The irony is that days before we began, the Women’s Equality Party was found to have been involved in the non-consensual filming and sharing of naked strippers’ bodies at a club in Manchester. Object, the group who reported us, have said nothing about the WEP’s actual support of what amounts to revenge porn. The fact that the women involved are sex workers cancels out their ‘concern for women’.
“The protest this weekend was a tedious throwback to the 1980s sex wars, and it is a shame that this is what passes for feminism in 2019”
This puritanical thinking manifests itself in their definition of porn as ‘the filmed rape and degradation of women’. It is hard to overstate how low this kind of thinking is, for its main objective is not liberation, care or support, but vicarious pleasure. They share and spread examples of horrendous violence in order to self-appoint as saviours. We were not the ones sharing horrific stories about necrophilia taking place in an old people’s home – they were. We screened a tongue-in-cheek, fictional comedy about the relationship between sex workers and their clients with the hashtags #necrophilia, #darkcomedy, #satire. Object conveniently managed to ignore the last two.
But of course moral panics often begin in the puritanical imagination – Charlie Lyne’s recent film Lasting Marks revisits Operation Spanner, a 1980s obscenity trial during which sixteen men were prosecuted for sadomasochism. A penis was supposedly nailed to a board. It wasn’t, and anyway – the issue was not the nailing, but the kinky homosexuals involved. The film Rebel Dykes chronicles the feminist group Women Against Violence Against Women (WAVAW) attacking the dyke SM night Chain Reaction with crowbars; they were unable to see the irony of assaulting a group of women in the name of stopping violence against women.
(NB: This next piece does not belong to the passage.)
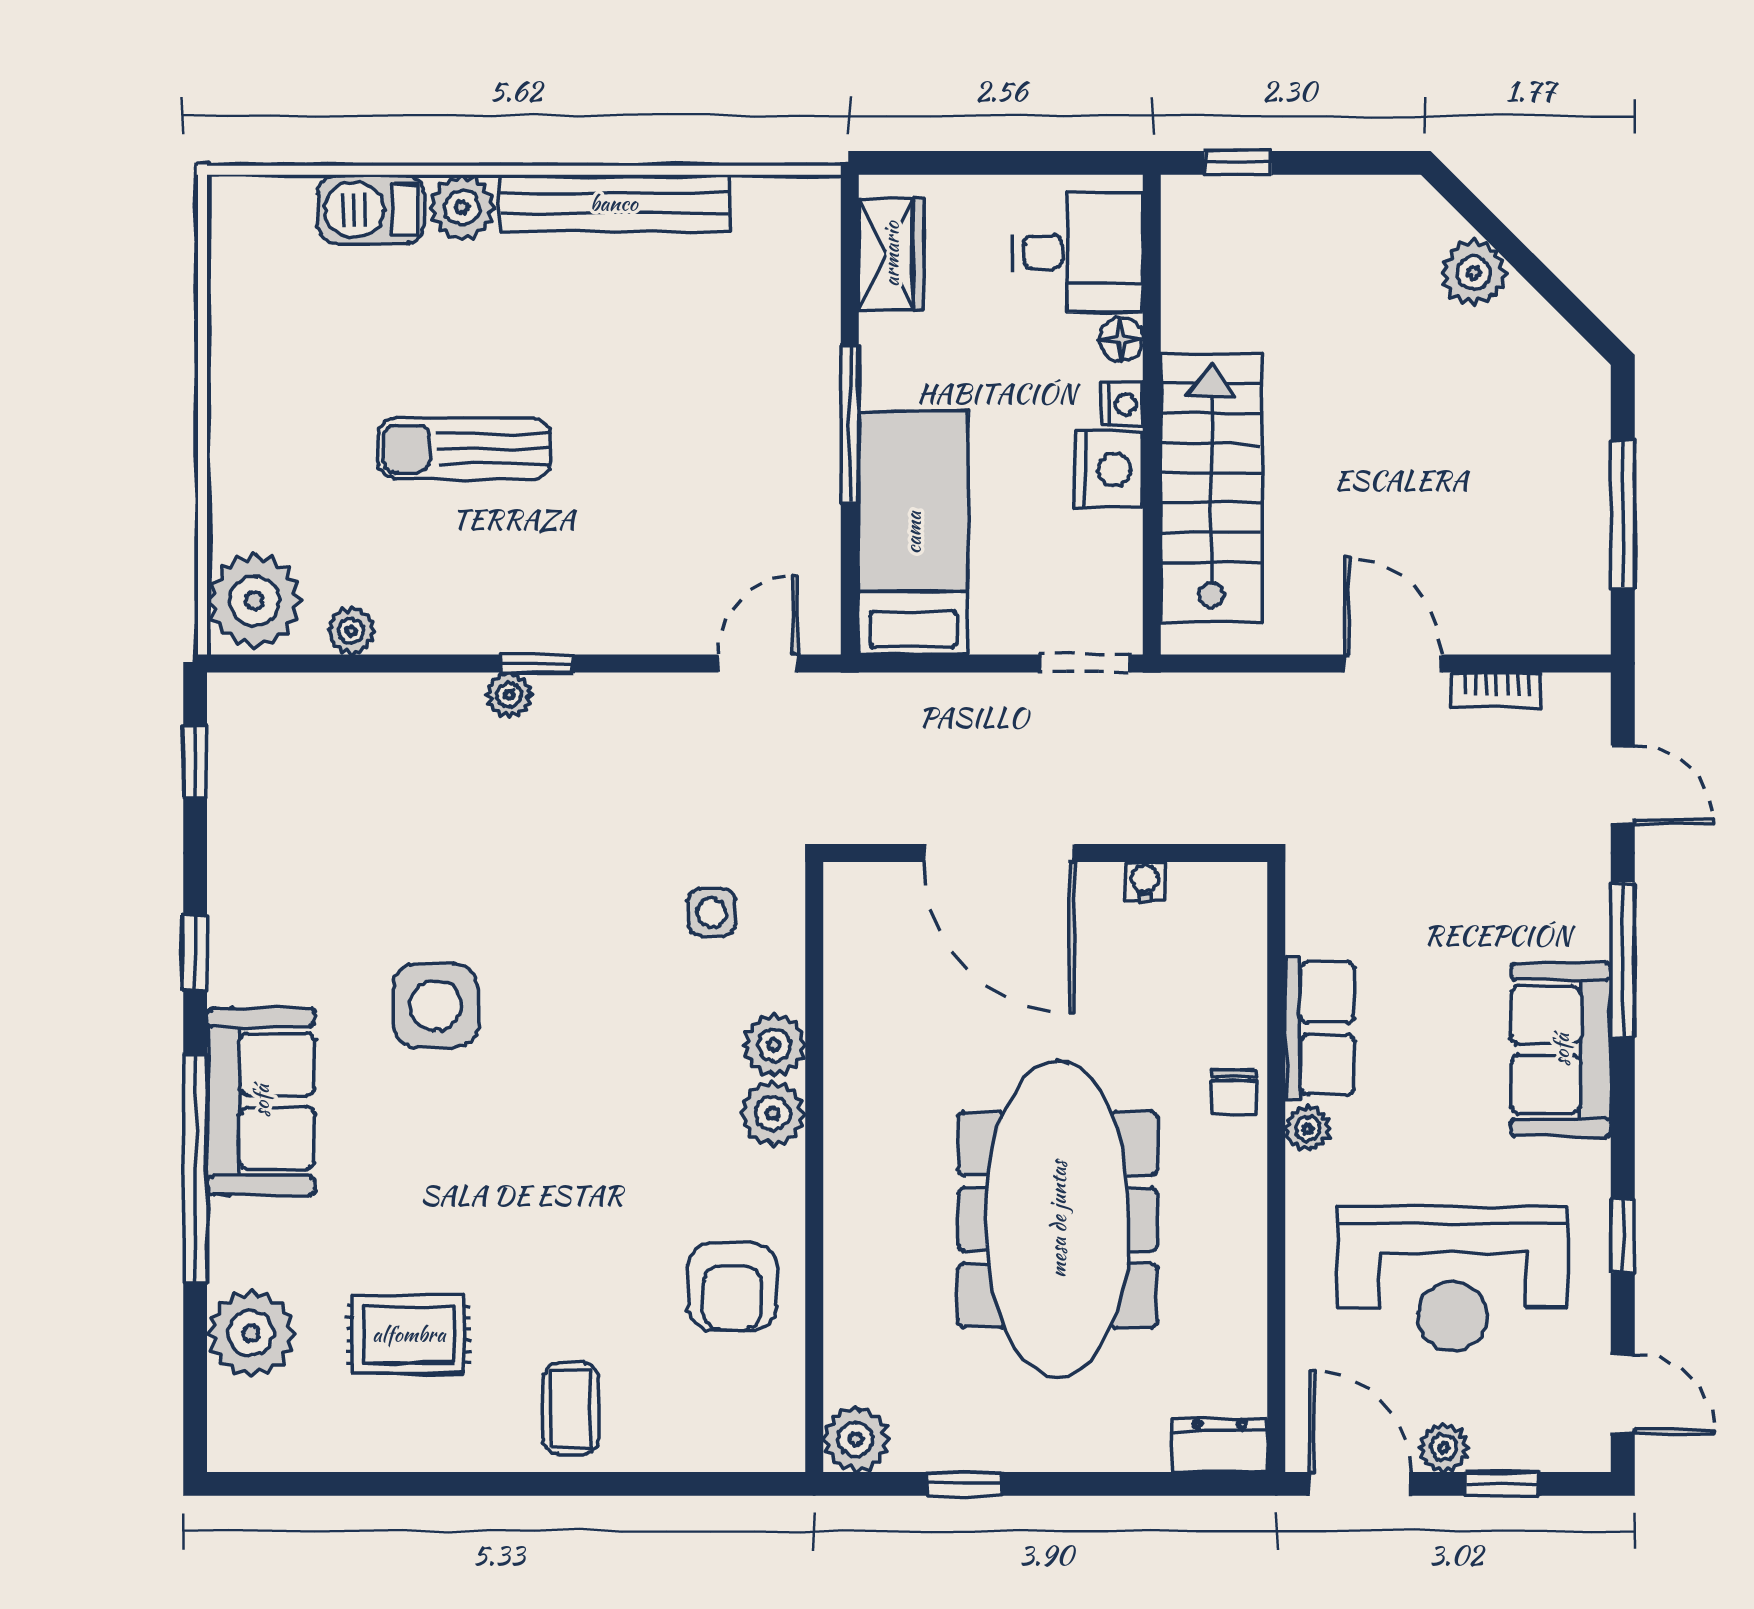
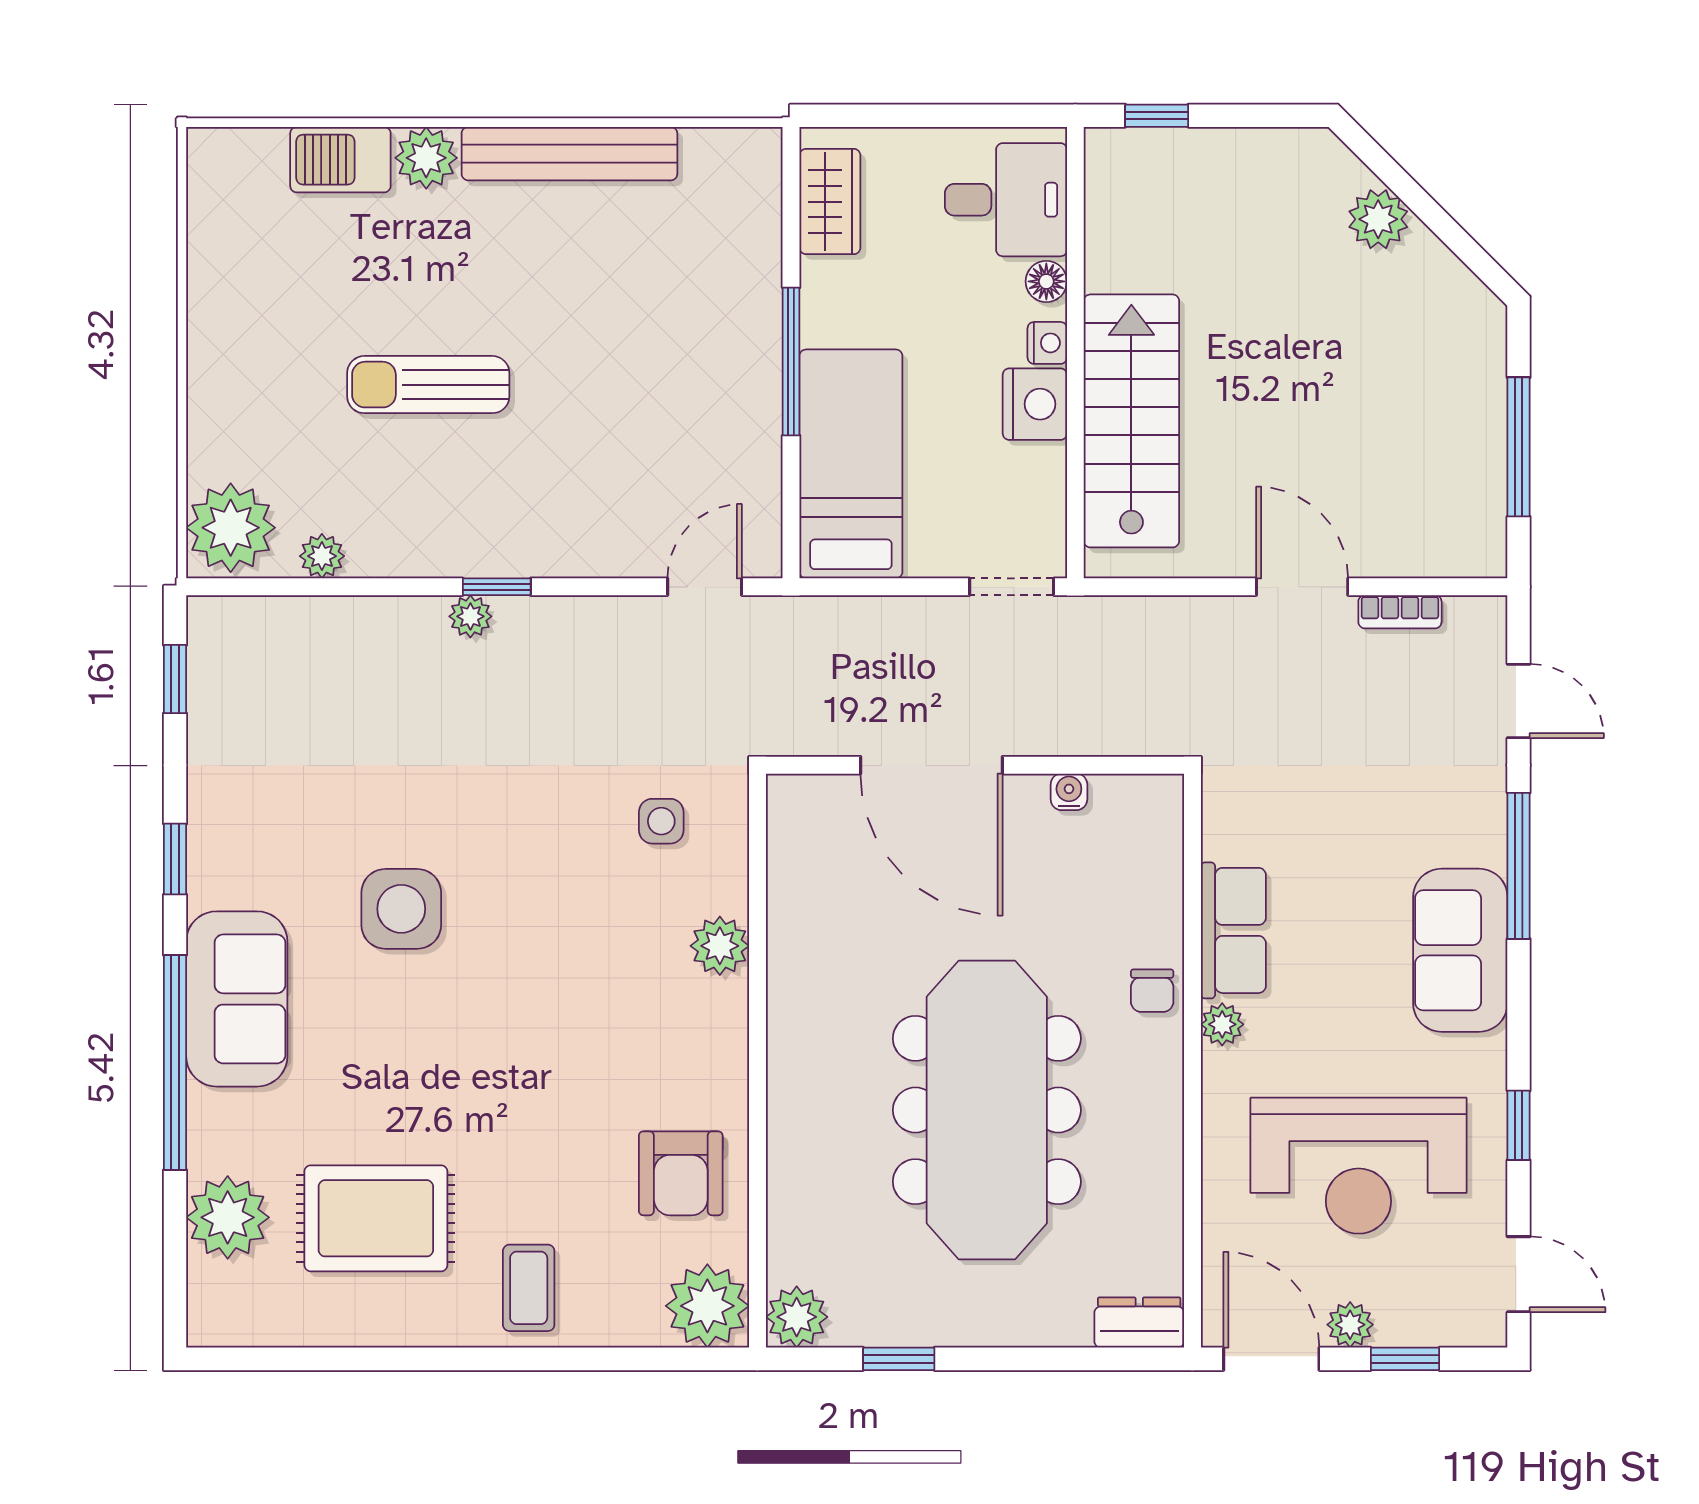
plant: (773, 1114) -> (707, 1306), moved, width x1.36, depth x1.36
rug: (409, 1334) -> (376, 1218), width x1.36, depth x1.43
The protest this weekend was a tedious throwback to the 1980s sex wars, and it is a shame that this is what passes for feminism in 2019. Feminism that does not support trans and sex worker rights, that is indistinguishable from religious and conservative groups, and has no analysis of the state it gleefully weaponises, is bullshit. It is also a distraction from the larger issue. The UK’s slide into authoritarianism is well underway, and it is crucial that queer people – and all minorities – recognise how surveillance laws, mass data collection, and privacy infringement are combining with pre-existing social prejudice to create an increasingly worrying threat.